A brief overview and illustration of the DSE search architecture.

When you update a table using CQL, the Solr document is updated. Re-indexing occurs automatically after an update.



Writes are durable. A Solr API client writes data to Cassandra first, and then Cassandra updates indexes. All writes to a replica node are recorded both in memory and in a commit log before they are acknowledged as a success. If a crash or server failure occurs before the memory tables are flushed to disk, the commit log is replayed on restart to recover any lost writes.

The commit log replaces the Solr updatelog, which is not supported in DSE Search/Solr. Consequently, features that require the updateLog are not supported:

If you still want to use the update log, configure the updateLog in the solrconfig.xml using the force="true" attribute.

When you update a table using CQL, the Solr document is updated. Re-indexing occurs automatically after an update. Writes are durable. All writes to a replica node are recorded in memory and in a commit log before they are acknowledged as a success. If a crash or server failure occurs before the memory tables are flushed to disk, the commit log is replayed on restart to recover any lost writes.

Note: DSE Search does not support JBOD mode.

DSE Search terms

In DSE Search, there are several names for an index of documents and configuration on a single node:
  • A Solr core
  • A collection
  • One shard of a collection

Each document in a Solr core/collection is considered unique and contains a set of fields that adhere to a user-defined schema.
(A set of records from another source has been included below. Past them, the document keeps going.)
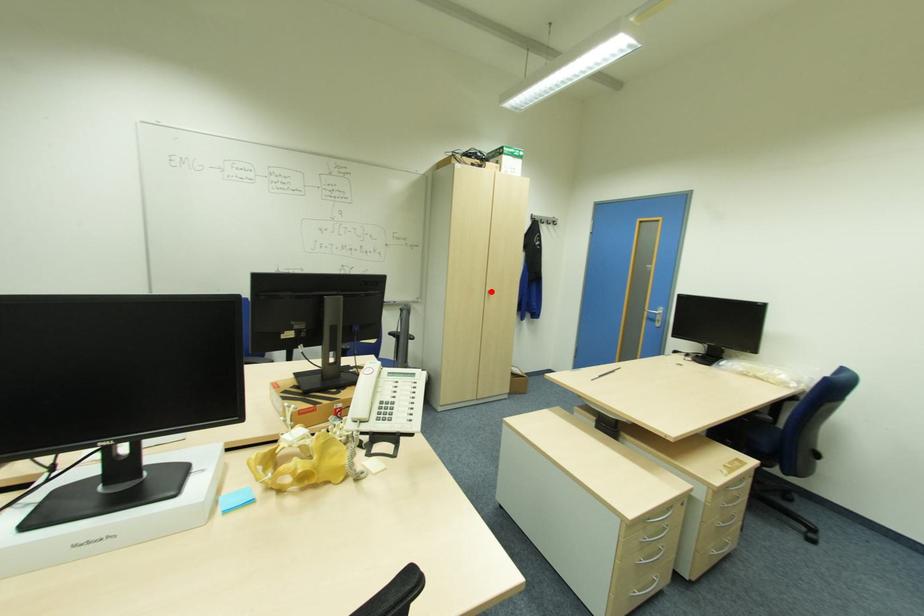
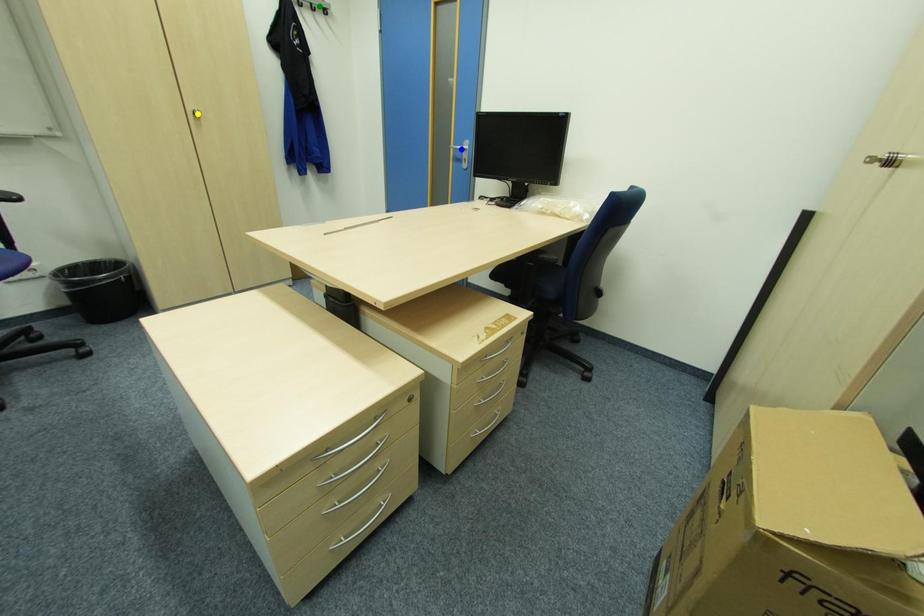
Question: I am providing you with two images of the same scene from different viewpoints. A red point is marked on the first image. You are given multiple points on the second image. In image 2, which mark is for the same physical point as the one in image 1?

Choices:
 (A) green point
 (B) blue point
 (C) yellow point

Answer: (C)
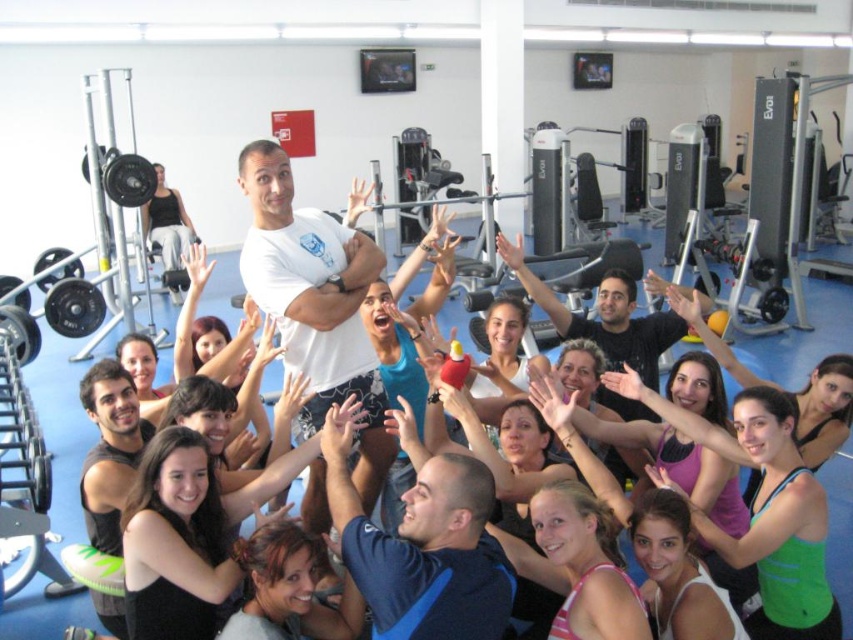
Based on the gym scene described, where is the blue fabric shirt at center located in terms of its 2D coordinates?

The schema lists the field types and how they should be indexed. DSE Search maps Solr cores/collections to Cassandra tables. Each table has a separate Solr core/collection on a particular node. Solr documents are mapped to Cassandra rows, and document fields to columns. The shard is analogous to a partition of the table. The Cassandra keyspace is a prefix for the name of the Solr core/collection and has no counterpart in Solr.

This table shows the relationship between Cassandra and Solr concepts:

Cassandra Solr single node environment
Table Solr core or collection
Row Document
Primary key Unique key
Column Field
Node N/A
Partition N/A
Keyspace N/A

With Cassandra replication, a Cassandra node or Solr core contains more than one partition (shard) of table (collection) data. Unless the replication factor equals the number of cluster nodes, the Cassandra node or Solr core contains only a portion of the data of the table or collection.

Note: Do not mix Solr indexes with Cassandra secondary indexes. Attempting to use both indexes on the same table is not supported.